Dans cet entretien, Haifaa Al Mansour revient sur son rapport au Festival du Cinéma du Golfe (Émirats Arabes Unis) où le scénario avait été travaillé. Pour rappel, les Émirats Arabes Unis ont adhéré en 2010 à l’Organisation Internationale de la Francophonie (OIF), avec le statut d’État observateur.
- Comment le film a-t-il grandi au Festival du Cinéma du Golfe (Gulf Film festival) ?
J’avais soumis une sorte de pilote et le scénario a été sélectionné. J’ai essayé de le développer pour trouver des fonds pour le film. Puis ça a été retenu à la session de scénario à la Berlinale et ensuite à l’aide à l’écriture de Sundance. Ces étapes ont été importantes. En tant que réalisatrice, il est important de travailler avec des gens qui ont fait des films et apprendre de leur part. Quand vous écrivez, vous pensez que c’est le meilleur scénario du monde. Il faut réévaluer votre travail, le revoir, le rendre meilleur chaque fois qu’on le réécrit. C’est ce que j’ai fait en suivant un atelier [d’écriture, ndlr] ici, à Dubaï.
- Pouvez-vous trouver tous les moyens de production dans les pays arabes ou devez-vous obligatoirement engager une collaboration avec l’Occident ?
Je pense que les coproductions sont très importantes dans cette partie du monde. Mon film est une coproduction entre l’Allemagne et l’Arabie Saoudite. Les expériences ne sont pas très développées ici et c’est important de travailler avec des gens d’autres cultures. Ça évite au film d’avoir un aspect trop local ; ça lui donne un statut plus international. Il est important de sortir du marché arabe. C’est une bonne approche du marché, pour y développer nos histoires. Je pense qu’il y a beaucoup de choses intéressantes dans cette partie du monde et les gens ne le comprennent pas. On en a presque honte. On n’en parle pas vraiment, on reste entre nous, surtout dans les pays du Golfe en général. Avec les films, on peut élargir l’horizon, faire que les gens comprennent ce qui se passe dans nos têtes. C’est important de partager tout ça avec le reste du monde.

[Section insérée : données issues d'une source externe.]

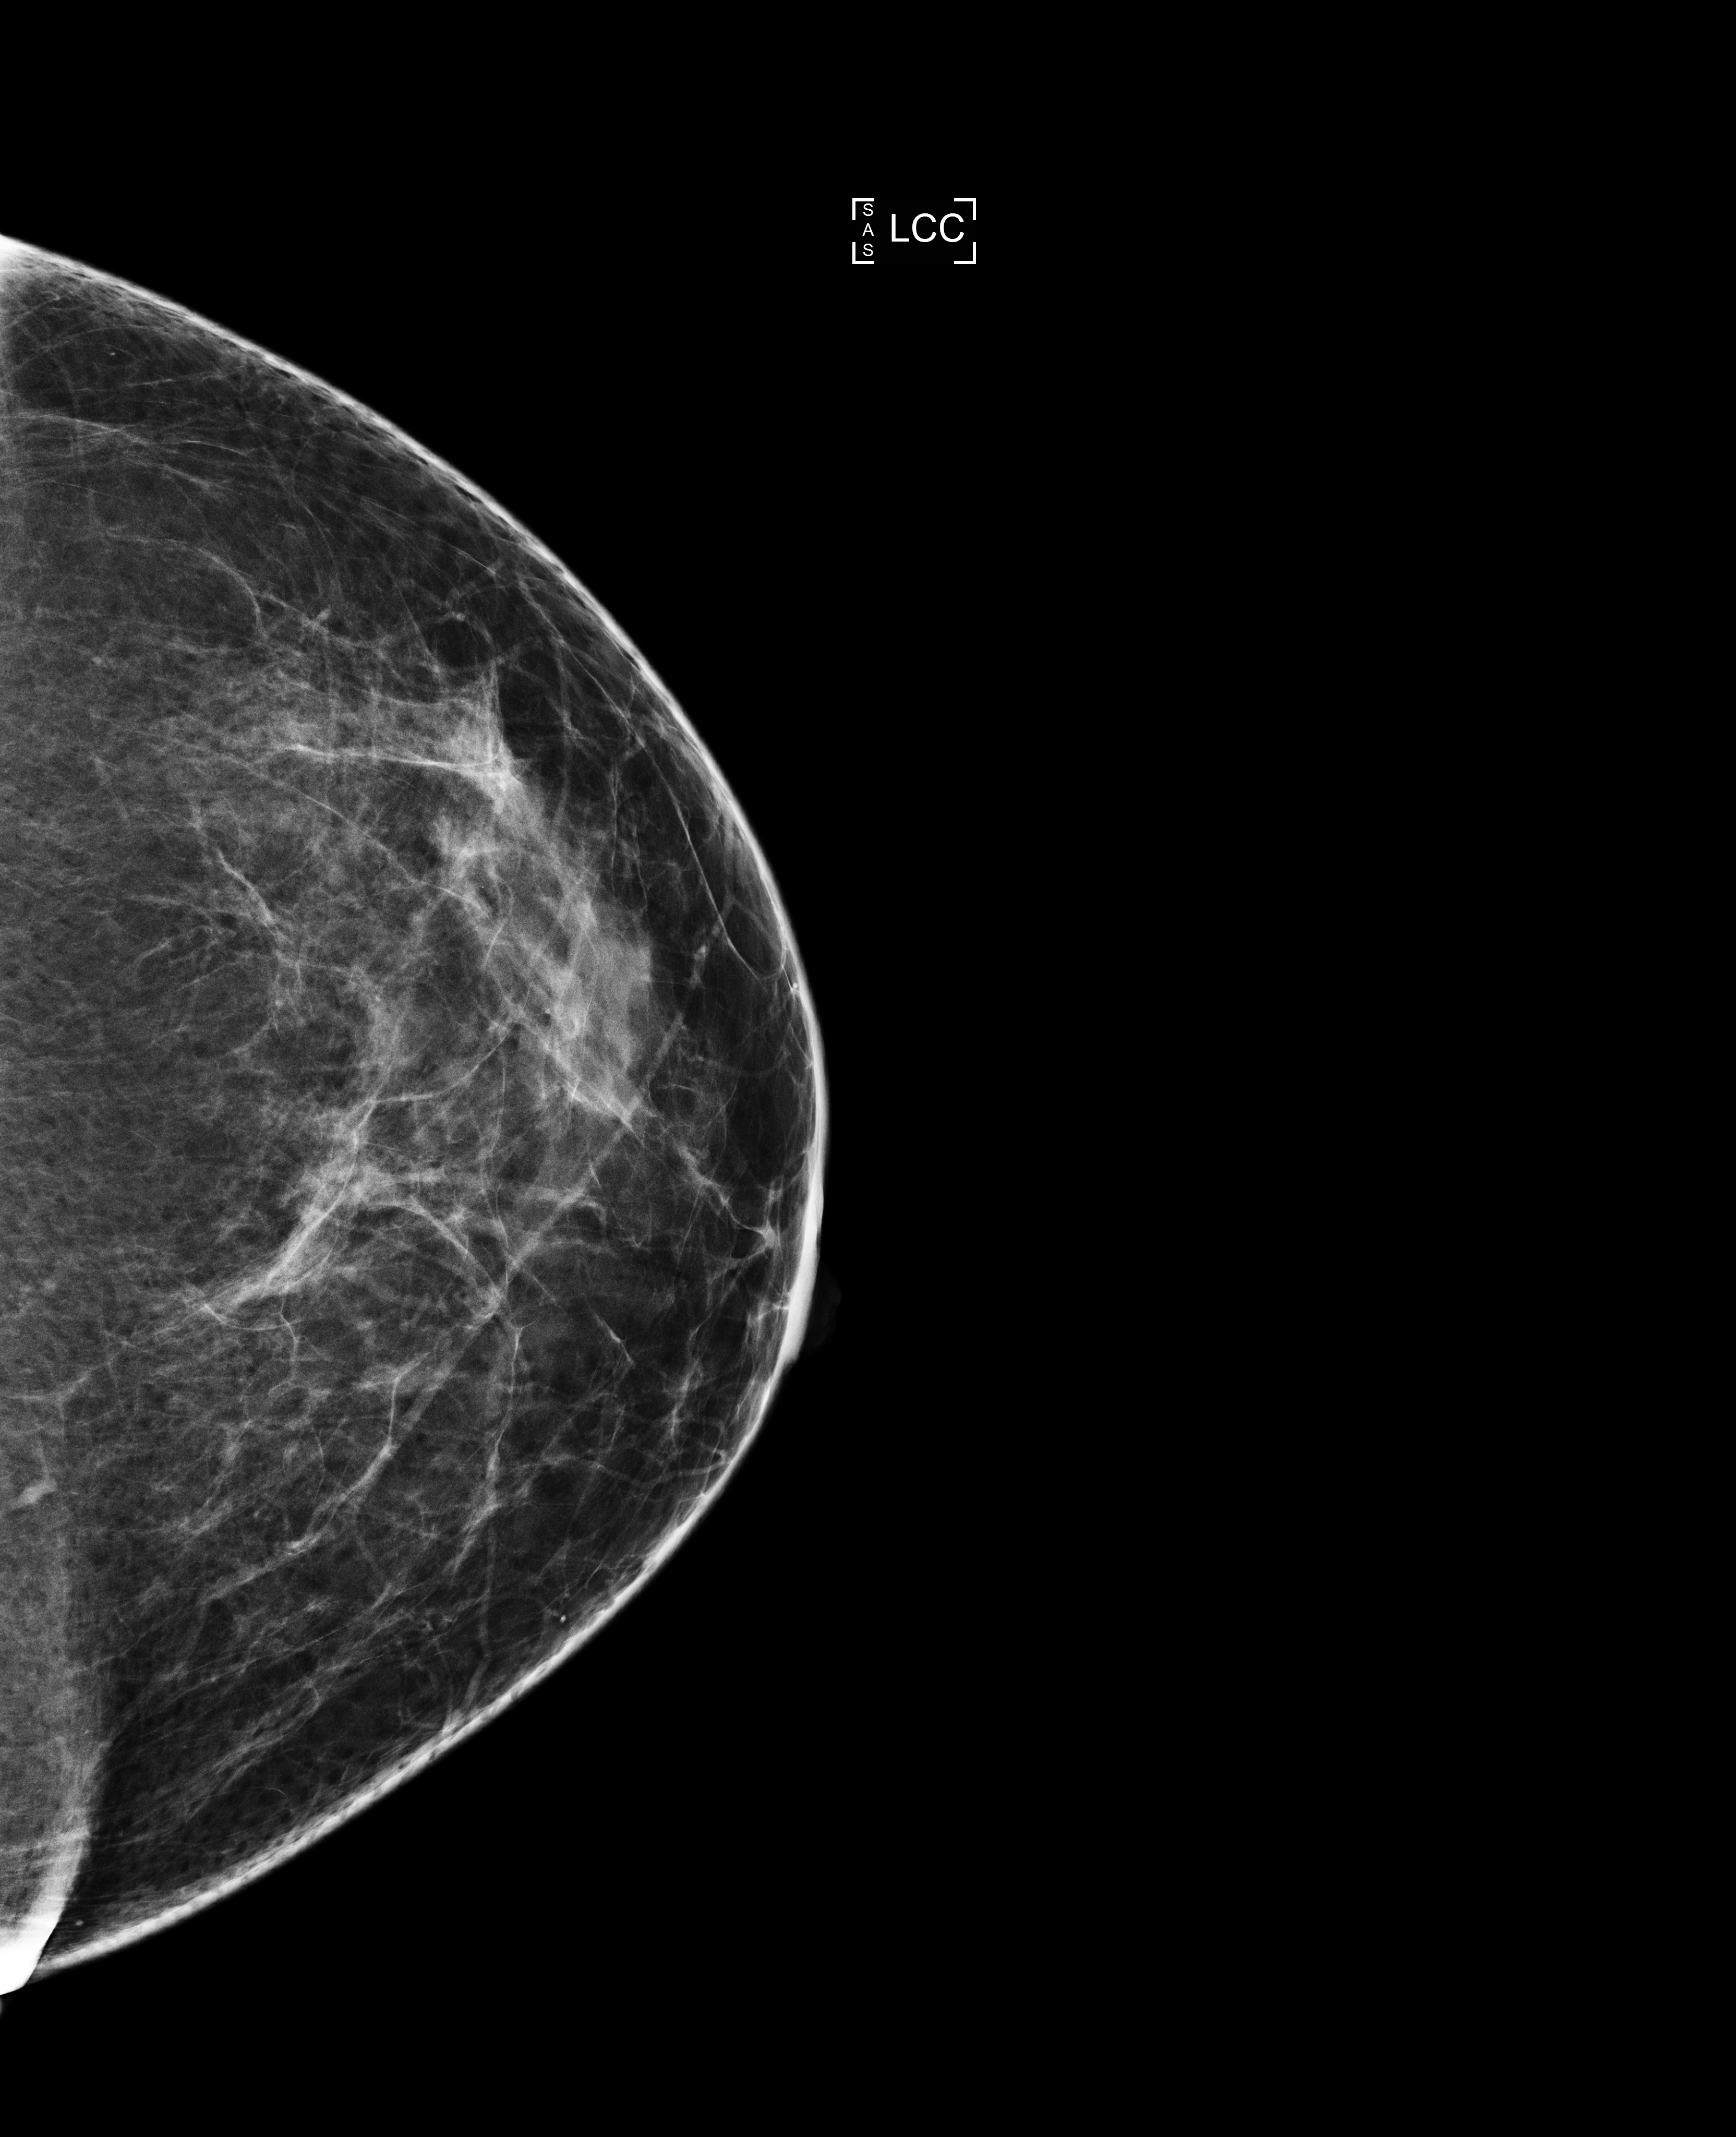
Digital mammogram (FFDM), left breast, craniocaudal (CC) view, screening examination, compressed breast thickness 59 mm, system: Selenia Dimensions. Patient aged 46 years (female).
- BI-RADS breast density category at the screening exam (both breasts, scale 1–4): 3
- final BI-RADS category for the screening round (tomosynthesis exam, both breasts): category 1
- recall: no recall after this screen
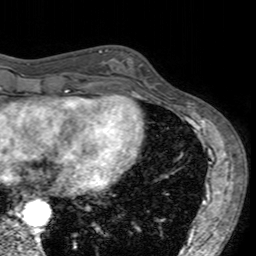
Breast MRI (dynamic contrast-enhanced), one axial slice; slice 56 of 160 in the series (ordered by position); cropped to one breast; dynamic contrast-enhanced series, time point 2 of 7 at this slice position (early post-contrast); 3 T; TE 2.4 ms, TR 4.6 ms; 1 mm slice thickness; 256 × 256 image matrix, field of view 160 × 160 mm. Female patient.
Structures marked on this image (semi-automatically segmented with operator editing):
- enhancing-tissue mask used for the functional tumour volume (all voxels passing the contrast-enhancement thresholds inside the analysis volume; usually the tumour): bounding box [x1, y1, x2, y2] px = [101, 49, 158, 96]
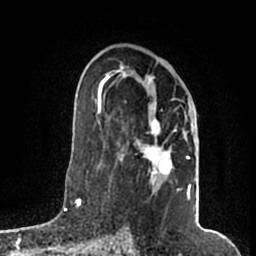
Breast MRI (dynamic contrast-enhanced), one axial slice. Position 106 of 200 along the scan axis. Cropped to one breast. Dynamic contrast-enhanced series, time point 2 of 7 at this slice position (early post-contrast). 1.5 T. TE 2.2 ms, TR 4.6 ms. 0.8 mm slice thickness. 256 × 256 image matrix, field of view 160 × 160 mm. Female patient.
Annotated regions visible in this slice (semi-automatic segmentation, software-assisted and operator-edited):
- enhancing-tissue mask used for the functional tumour volume (all voxels passing the contrast-enhancement thresholds inside the analysis volume; usually the tumour): bounding box (x1, y1, x2, y2) in pixels: (105, 69, 196, 199)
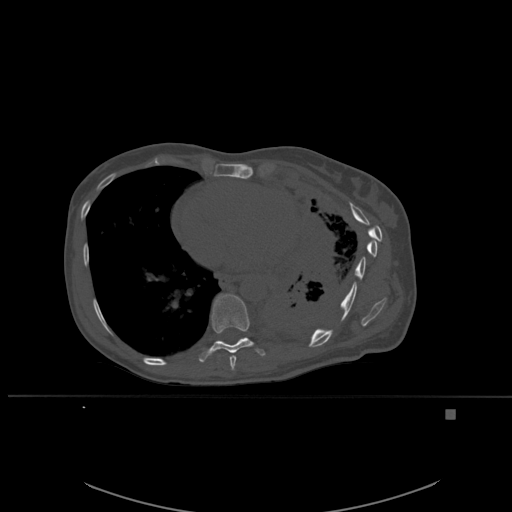
CT including the spine, one axial slice; position 334 of 537 along the scan axis; bone window (W 1800 / L 400 HU); 512 × 512 image matrix, field of view 440 × 440 mm. Patient: female, 45 years. From the clinical record (not read from this slice): primary cancer: lung.
Annotated regions visible in this slice (semi-automatically segmented with operator editing):
- T8 vertebra: bounding box [x1, y1, x2, y2] px = [229, 355, 237, 370]
- T9 vertebra: [198, 293, 265, 362]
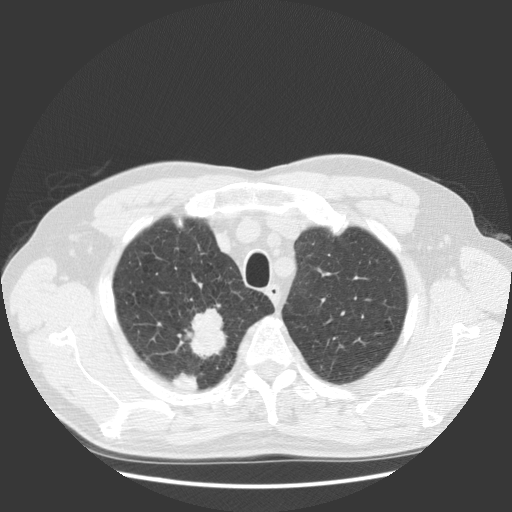
Low-dose screening chest CT, one axial slice; position 106 of 131 along the scan axis; reconstruction kernel STANDARD; 140 kVp; lung window (W 1500 / L -600 HU); 512 × 512 image matrix, field of view 369 × 369 mm.
Structures marked on this image (expert manual segmentation):
- lesion 1 (tumor, upper lobe of right lung): bounding box [x1, y1, x2, y2] px = [184, 308, 227, 359]
- lesion 2 (tumor, upper lobe of right lung): [173, 373, 199, 391]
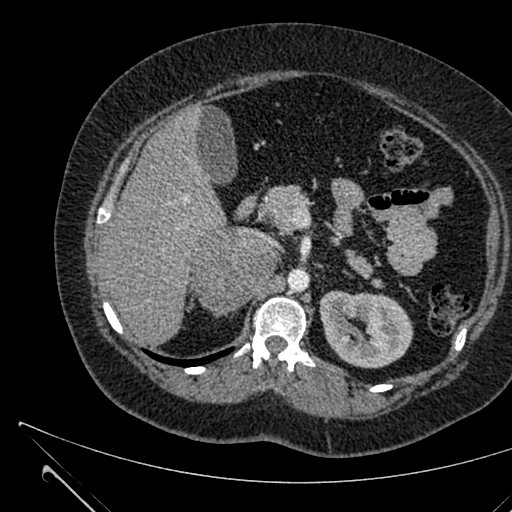
Contrast-enhanced abdominal CT, one axial slice. Position 406 of 731 along the scan axis. 120 kVp. Intravenous contrast given. Soft-tissue window (W 400 / L 40 HU). 512 × 512 image matrix. Patient: female, 36 years. Case-level facts recorded for this patient, not image findings: diagnosis: adrenocortical carcinoma; tumour side: right adrenal; tumour size at pathology: 10 cm; Ki-67 index: 20 %; stage (as recorded): 4.
Annotated regions visible in this slice (semi-automatically segmented with operator editing):
- mass: bounding box (x1, y1, x2, y2) in pixels: (194, 228, 275, 314)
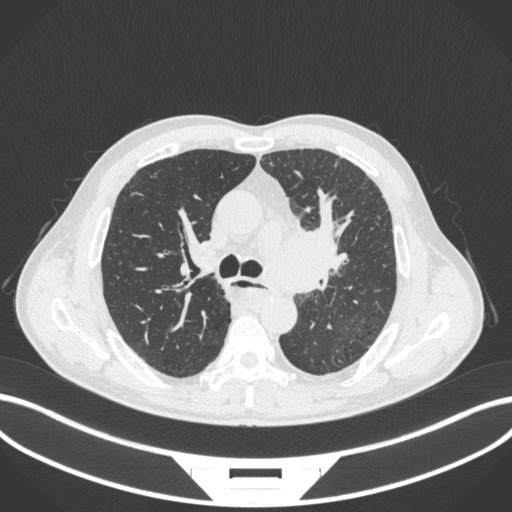
Chest CT, one axial slice. Position 248 of 411 along the scan axis. Reconstruction kernel B31f. 120 kVp. Lung window (W 1500 / L -600 HU). 512 × 512 image matrix. Patient: male, 57 years. Case-level facts recorded for this patient, not image findings: clinical TNM (as recorded): T2a N1 M0.
Outlined on this slice (bounding box drawn by a radiologist):
- lung tumour (recorded histology: squamous cell carcinoma): bounding box (x1, y1, x2, y2) in pixels: (259, 214, 349, 300)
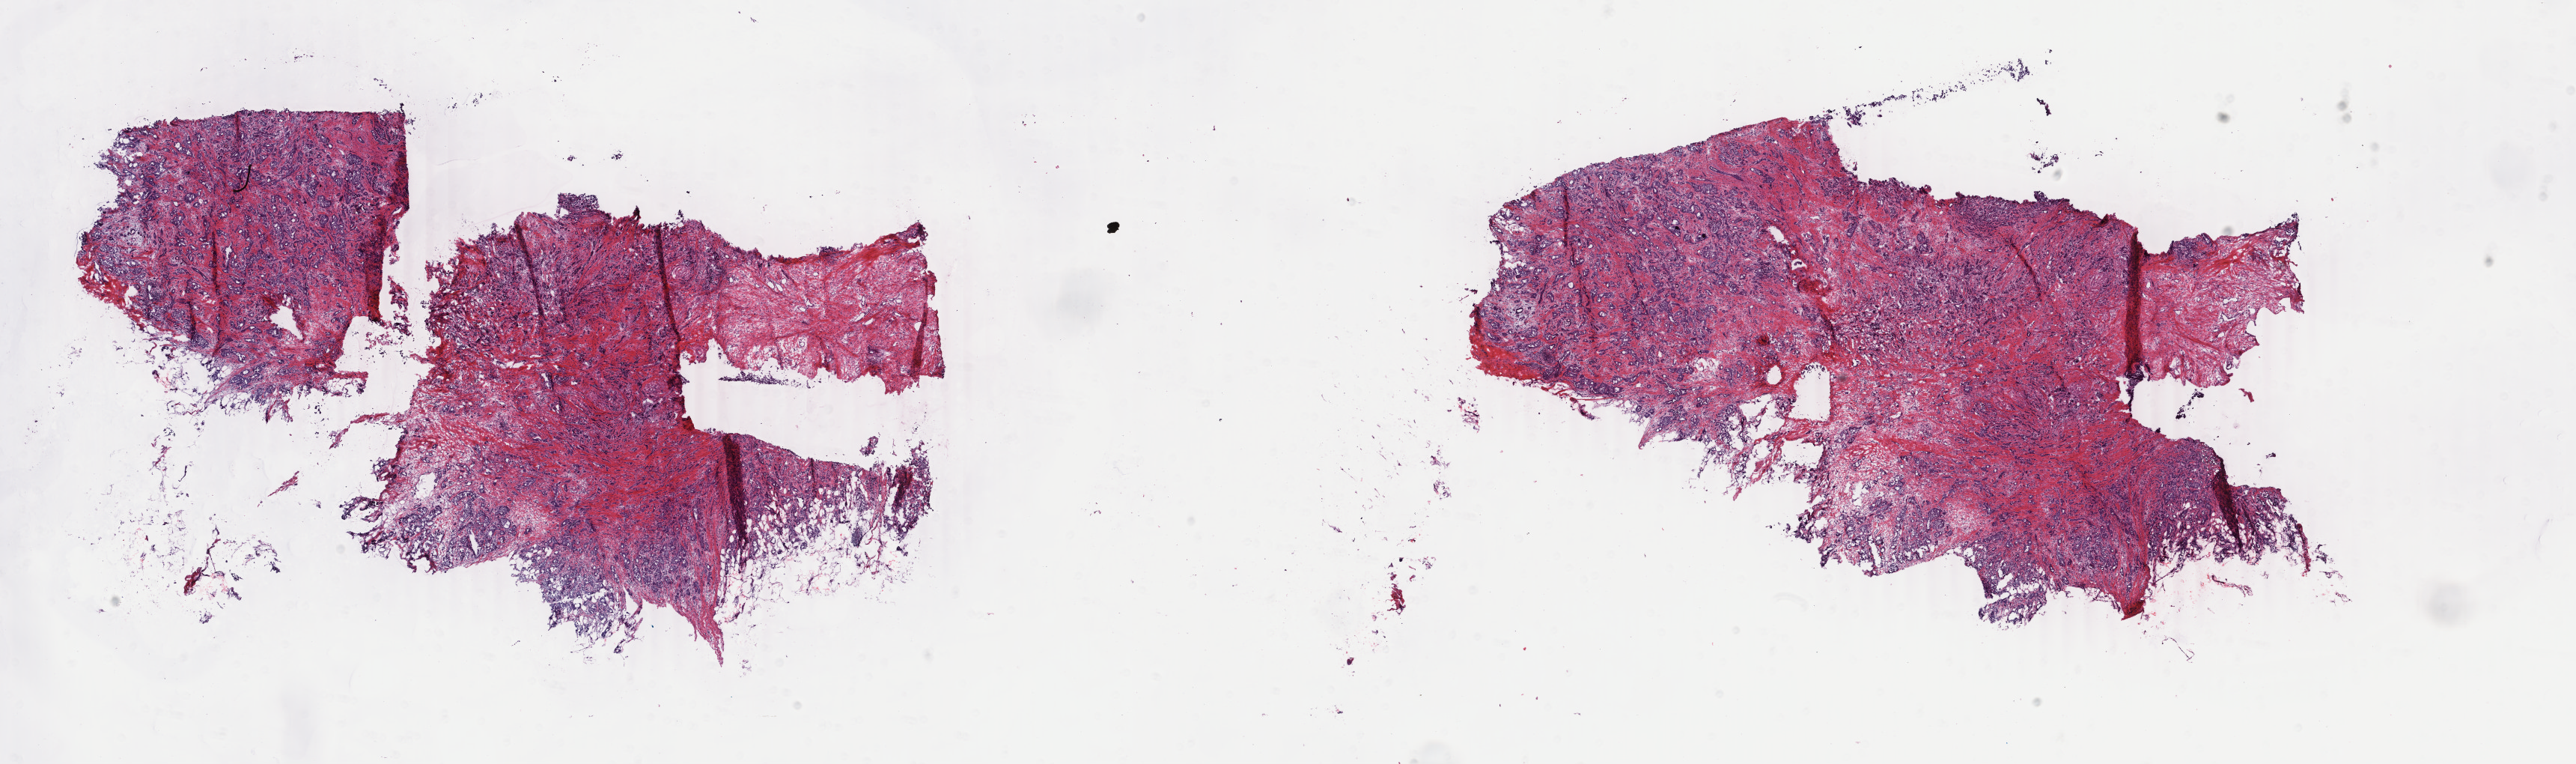
Digitized H&E-stained tissue section (whole slide) — whole scanned area (about 27.4 x 8.1 mm, slide scanned at 40x) shown as a low-resolution overview. Frozen section. Primary tumour sample from the breast. Patient: female, age at initial diagnosis 68 years. Slide review estimates, as recorded: tumour cells 85%, tumour nuclei 85%, normal cells 1%, stromal cells 14%, necrosis 0%. Infiltration values recorded for this section: lymphocyte infiltration 1%, monocyte infiltration 0%, neutrophil infiltration 0%.
Lymph nodes positive (case pathology): 2 of 14 examined. Histologic diagnosis: Infiltrating duct carcinoma, NOS. AJCC pathologic stage: IIA.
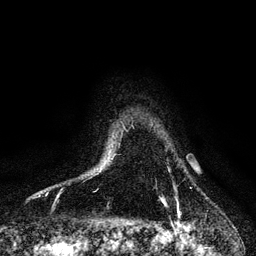
Breast MRI, one axial slice; position 93 of 128 along the scan axis; cropped to one breast; dynamic contrast-enhanced series, time point 2 of 6 at this slice position (early post-contrast); 3 T; TE 4.2 ms, TR 7.9 ms; 1.2 mm slice thickness; 256 × 256 image matrix. Female patient.
Annotated regions visible in this slice (semi-automatically segmented with operator editing):
- enhancing-tissue mask used for the functional tumour volume (all voxels passing the contrast-enhancement thresholds inside the analysis volume; usually the tumour): box from (x=162, y=186) to (x=179, y=215) px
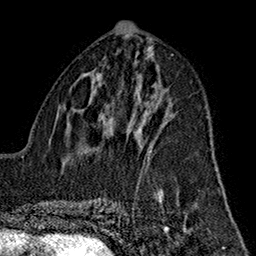
Breast MRI (dynamic contrast-enhanced), one axial slice; position 75 of 160 along the scan axis; cropped to one breast; dynamic contrast-enhanced series, time point 2 of 7 at this slice position (early post-contrast); 1.5 T; TE 2.7 ms, TR 5.1 ms; 1 mm slice thickness; 256 × 256 image matrix, field of view 178 × 178 mm. Female patient.
Outlined on this slice (semi-automatic segmentation, software-assisted and operator-edited):
- enhancing-tissue mask used for the functional tumour volume (all voxels passing the contrast-enhancement thresholds inside the analysis volume; usually the tumour): bounding box (x1, y1, x2, y2) in pixels: (143, 111, 152, 158)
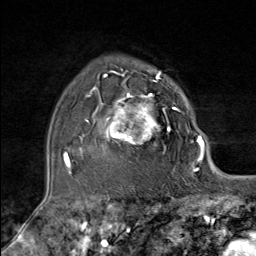
Breast MRI (dynamic contrast-enhanced), one axial slice; position 59 of 80 along the scan axis; cropped to one breast; dynamic contrast-enhanced series, time point 2 of 9 at this slice position (early post-contrast); 1.5 T; TE 1.8 ms, TR 4.3 ms; 2 mm slice thickness; 256 × 256 image matrix, field of view 180 × 180 mm. Female patient.
Outlined on this slice (semi-automatic segmentation, software-assisted and operator-edited):
- enhancing-tissue mask used for the functional tumour volume (all voxels passing the contrast-enhancement thresholds inside the analysis volume; usually the tumour): bounding box [x1, y1, x2, y2] px = [86, 79, 181, 173]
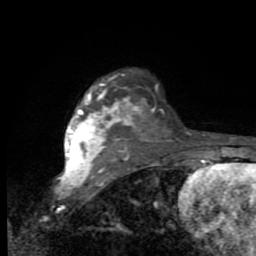
Breast MRI (dynamic contrast-enhanced), one axial slice; position 68 of 80 along the scan axis; cropped to one breast; dynamic contrast-enhanced series, time point 2 of 9 at this slice position (early post-contrast); 1.5 T; TE 2.7 ms, TR 6.8 ms; 2 mm slice thickness; 256 × 256 image matrix, field of view 145 × 145 mm. Female patient.
Outlined on this slice (semi-automatic segmentation, software-assisted and operator-edited):
- enhancing-tissue mask used for the functional tumour volume (all voxels passing the contrast-enhancement thresholds inside the analysis volume; usually the tumour): bounding box <65,82,141,182> (left, top, right, bottom; pixels)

- Pouvez-vous trouver des moyens de production aisément dans les pays francophones notamment ?
La France, par exemple, est assez structurée dans ses coproductions. Je crois qu’il y en a beaucoup avec le Liban, le Maroc, l’Egypte mais je ne suis pas sûre qu’il y en ait beaucoup avec les pays du Golfe. Je pense qu’il faut engager des expériences avec l’Europe. Sur le plan de la distribution, j’ai un distributeur en France, Pretty Pictures, qui a été intéressé par le scénario avant le tournage et ses responsables sont venus vers moi. C’est fantastique de voir comment, en France, les gens apprécient ce médium qu’est le cinéma. C’est fou de voir comment les gens adhérent à des films d’autres cultures qui ne sont pas dans les cinémathèques, qui ne sont pas connus dans le monde du cinéma. Je suis très respectueuse de ça. C’est un endroit qui m’a permis de développer la carrière du film. Et les gens l’apprécient.
- Pourquoi peut-on être attiré par ce film selon vous ?
J’ai essayé de faire une histoire qui soit le plus simple possible. C’est une histoire sincère qui parle de ma culture, de ma société. Je n’ai voulu accuser personne mais essayer de compatir à la situation. C’est assez difficile. J’ai essayé de faire entendre ma voix et garder mon point de vue sur les tentatives d’accéder au bonheur, la joie, la liberté et toutes les possibilités, en respectant la culture d’où je viens et tous ses aspects. Les gens veulent en savoir plus sur l’Arabie Saoudite. C’est un message qui peut être perçu par plus de gens ainsi.
- On dit souvent que c’est un film sur une petite fille, qu’il traite de l’émancipation de la femme dans un pays arabe… Mais pour vous qu’est-ce qui est au centre du film ?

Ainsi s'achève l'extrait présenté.